Дорогие мама и папа:
Нас арестовали четыре дня назад — и вы будете удивляться, почему я продолжаю писать. Это успокаивает мои нервы. С самого момента обыска Мари и я снова и снова повторяли одни и те же рассуждения, пытаясь понять, почему нас арестовали. Записать все это может помочь справиться с беспокойством и тревогой и — да — с паническим страхом, который поднимается в моем горле, как тошнота. Жизнь так ужасно ненадежна. Я чувствую себя так, будто меня раздели догола и выставили на улицу, и мне не к кому и некуда идти.
Было четыре часа, и мы только что закончили обед. Через полтора часа мы уезжали в Одессу. Все наши сундуки и сумки были упакованы, а наши дорожные костюмы почищены и отглажены. Панна Лолла плакала из-за того, что ей приходится расставаться с Янчу, и чинила ему чулки. Он спал. Мари и я сидели в нашем маленьком салоне, радуясь, что через несколько дней будем в Бухаресте, где нет войны и мы снова сможем говорить по-французски. Война — кровавые следы на снегу, лагеря холеры и тифа под палящим солнцем. Хоть на мгновение закрыться от этого и притвориться, что мир такой, каким был раньше. Каким раем казался Бухарест!
И внезапно дверь нашей квартиры открылась. В комнату вошли шесть человек, двое в форме, остальные четверо в штатском. Мне и в голову не пришло, что они имеют какое-то отношение ко мне. Я подумала, что они ошиблись дверью. Я вопросительно посмотрела на Мари. В ее лице было что-то странное.
Четверо мужчин в штатском неловко стояли у двери, которую они тихо закрыли за собой. Двое мужчин с белыми шнурами на груди их мундиров подошли к столу справа и положили свои черные кожаные портфели. Они вели себя как дома, и это разозлило меня.
«Что эти люди здесь делают?» — резко спросила я Мари.
Она обратилась к офицеру по-польски, и он ответил отрывисто.
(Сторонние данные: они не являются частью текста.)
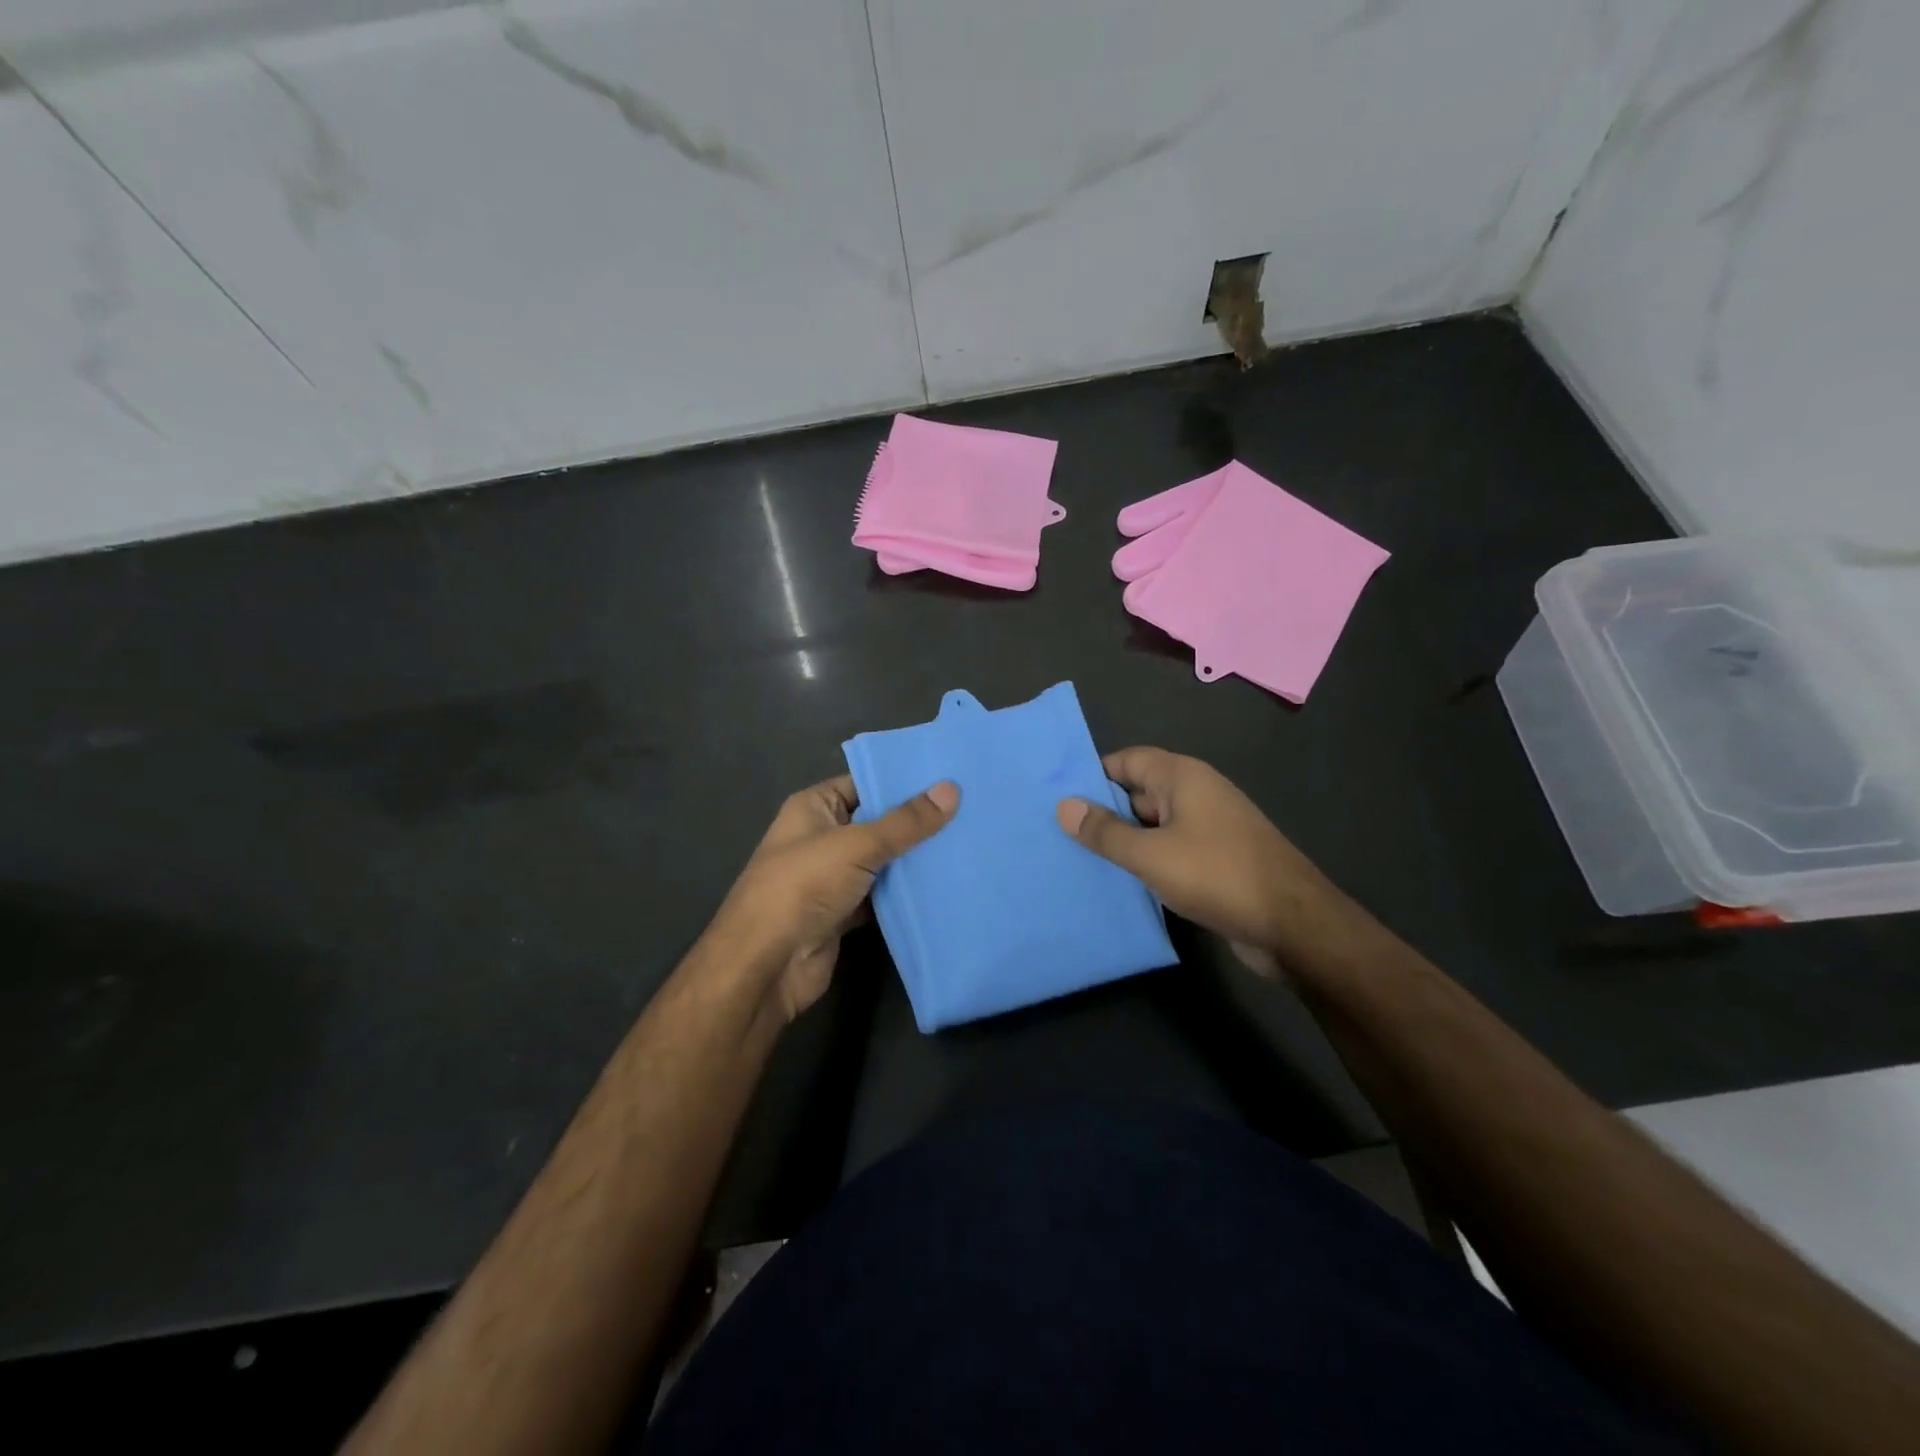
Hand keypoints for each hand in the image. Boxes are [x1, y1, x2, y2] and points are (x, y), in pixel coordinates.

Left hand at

«Это обыск», — ответила она.
«Что?»
«Обыск», — повторила она.
Я помню, что сознательно заставила свое тело оставаться неподвижным и сказала себе: «В этом нет ничего удивительного. В этом нет ничего удивительного». Все потемнело у меня перед глазами. Мое сердце, казалось, перестало биться.
Мари засмеялась, и звук ее резкого, высокого смеха донесся до меня издалека.
Офицер что-то сказал ей, и она внезапно замолчала, словно кто-то зажал ей рот рукой.
«Что он сказал?» — удалось мне выговорить. Мой собственный язык, казалось, покинул меня.
«Он говорит, что это повод для слез, а не для смеха».
Ее голос был резким и тревожным. Я почувствовала облегчение от злобы и тщеславия в его словах. Они сделали ситуацию более нормальной. Я почувствовала, что снова дышу, и мой живот начал неконтролируемо дрожать.
Я не сводила глаз с того места, где они были, борясь за самообладание. Столько ужасных мыслей пытались проникнуть в мое сознание. Я пыталась отгородиться от всего, кроме осознания того, на что я смотрю. Я не сводила глаз с сапог офицера; это были блестящие черные сапоги, которые сидели на нем без единой складки, со шпорами, прикрепленными к каблукам. Я никогда не забуду эти жесткие брюки с красными лампасами и эти блестящие черные сапоги, которые, казалось, принадлежали не телу живого человека, а деревянной форме какого-то манекена.
Янчу начал плакать в спальне, и Мари встала, чтобы пойти к нему. Быстро мужчина в штатском в очках в роговой оправе проскользнул между ней и дверью. Офицер, который теперь сидел за столом, поднял руку.
«Никому не выходить из комнаты», — сказал он по-немецки.
«Но мой ребенок плачет», — начала Мари.
«Пусть плачет!» — И он занялся тем, что вытаскивал бумаги из своего портфеля.
Вскоре Янчу, видя, что никто не обращает на него внимания, приковылял и забрался Мари на колени. Он сидел там, посасывая пальцы и глядя на комнату, полную незнакомых мужчин.